Usability Testing
A system that passes every functional test can still be so confusing that users give up. Usability testing is how you catch the gap between "it works" and "people can use it".
1 The Hook
The NZ Ministry of Social Development launched a redesigned online application form for a benefit. Functional testing passed completely — every field saved correctly, every validation fired, every submission processed and reached the back-end system. The sign-off report had no open defects.
During the first week of live operation, completion rates were 31% lower than the previous form. Exit surveys told a consistent story: users were confused by the document upload step. The new design required selecting a document category before the upload button appeared. The button was hidden behind a dropdown that first-time users didn't recognise as a prerequisite step. UX had tested the design internally with team members who already knew how the form worked.
No usability test was run with actual benefit recipients before launch. MSD had to add supporting instructional text, reorganise the page layout, and ship a patch three weeks after go-live. The rework cost significantly more than a half-day think-aloud session with five users would have.
2 The Rule
Functional correctness and usability are separate properties. Test them separately. A page can be pixel-perfect and completely unusable.
3 The Analogy
Nielsen's 10 heuristics are a building code for software.
A building can pass a structural inspection — the foundation is sound, the roof won't collapse — and still fail a usability inspection. The staircase is in the wrong place. The exit signs aren't marked. The bathroom door opens inward in a tiny cubicle. The building works structurally but people struggle to use it daily. Functional testing is the structural inspection. Heuristic evaluation is the usability inspection. You need both.
4 Watch Me Do It
Heuristic evaluation of a fictitious NZ government portal — MyService NZ. Walk through each of Nielsen's 10 heuristics and document findings.
A heuristic evaluation like this takes 2–3 hours and produces a structured defect list before a single user session is run. Raise each finding as a defect with severity (cosmetic / minor / major / critical) and the specific heuristic violated.
SUS (System Usability Scale). Run a 10-question Likert survey with users after any usability session. Each question scores 1–5. Odd questions: subtract 1 from the score. Even questions: subtract the score from 5. Sum all adjusted scores, multiply by 2.5. Result is 0–100. A score above 68 is above average. Below 68 is statistically likely to result in poor adoption and elevated support load. Present the raw score and the percentile benchmark to stakeholders — not just "users found it confusing".
5 When to Use It
Run usability testing when: a new feature has complex multi-step interaction flows; before public launch of any government-facing service; drop-off or abandonment rates are unexpectedly high; accessibility testing has passed but users with disabilities or low digital literacy still struggle; a redesign has replaced a familiar interface.
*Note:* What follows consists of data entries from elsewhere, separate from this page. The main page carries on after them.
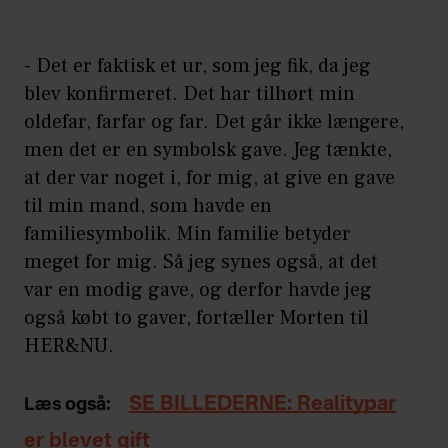
- Det er faktisk et ur, som jeg fik, da jeg
blev konfirmeret. Det har tilhørt min
oldefar, farfar og far. Det går ikke længere,
men det er en symbolsk gave. Jeg tænkte,
at der var noget i, for mig, at give en gave
til min mand, som havde en
familiesymbolik. Min familie betyder
meget for mig. Så jeg synes også, at det
var en modig gave, og derfor havde jeg
også købt to gaver, fortæller Morten til
HER&NU.
SE BILLEDERNE: Realitypar
Læs også:
er blevet gift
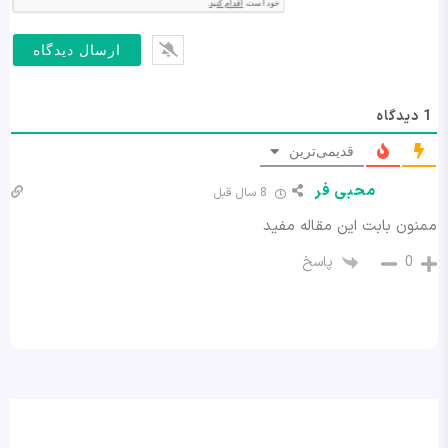
1
دیدگاه
قدیمی‌ترین
محبی فر
8 سال قبل
ممنون بابت این مقاله مفید
پاسخ
0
Heuristic evaluation (no users needed) is the right choice when: you need rapid feedback with no budget for sessions; you want to front-load defect discovery before user research; the product isn't stable enough to put in front of real users yet.
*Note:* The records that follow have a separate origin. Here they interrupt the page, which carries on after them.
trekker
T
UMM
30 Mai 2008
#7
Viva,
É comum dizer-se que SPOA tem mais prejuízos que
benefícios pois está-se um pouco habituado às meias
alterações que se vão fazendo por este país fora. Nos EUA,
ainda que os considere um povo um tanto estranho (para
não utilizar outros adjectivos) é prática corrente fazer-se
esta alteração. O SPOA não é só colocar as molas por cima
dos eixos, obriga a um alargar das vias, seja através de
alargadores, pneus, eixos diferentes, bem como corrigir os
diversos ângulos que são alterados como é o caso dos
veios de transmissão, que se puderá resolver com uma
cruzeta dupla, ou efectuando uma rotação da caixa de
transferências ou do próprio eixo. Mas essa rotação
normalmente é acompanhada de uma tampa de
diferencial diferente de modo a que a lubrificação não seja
When you can skip it: internal admin tools used exclusively by trained power users who already know the domain. Even then, a quick heuristic pass is worth an hour of anyone's time before a major release.
6 Common Mistakes
🚫 Treating usability as UX's problem, not QA's
I used to think: if UX designed it, usability is their responsibility, not mine.
Actually: testers are uniquely positioned to run heuristic evaluations because we read interfaces critically and we know the business rules. UX owns the design. QA validates that the design actually works for users. These are different activities and both need to happen.
🚫 Thinking usability testing needs an expensive lab setup
I used to think: usability testing requires specialist UX researchers and dedicated lab facilities.
Actually: five users in a think-aloud session over Zoom catches 85% of usability issues. You can run one in an afternoon. You need: a task list, a Zoom call with recording permission, and enough discipline not to help users when they get stuck.
🚫 Dismissing SUS as a satisfaction survey
I used to think: SUS is just a quick satisfaction check with no real analytical value.
Actually: SUS is a validated psychometric scale developed by John Brooke at DEC in 1986 and refined over thousands of studies. A score below 68 is statistically correlated with poor adoption and high support overhead. Cite the benchmark when you report the score, not just the number.
7 Now You Try
Evaluate this user story against Nielsen's 10 heuristics: "As a first-time user of the RealMe login page, I need to create an account." List 3 potential usability issues and the heuristic each violates. For each issue, suggest a specific fix. Then ask the AI to identify any additional issues you may have missed.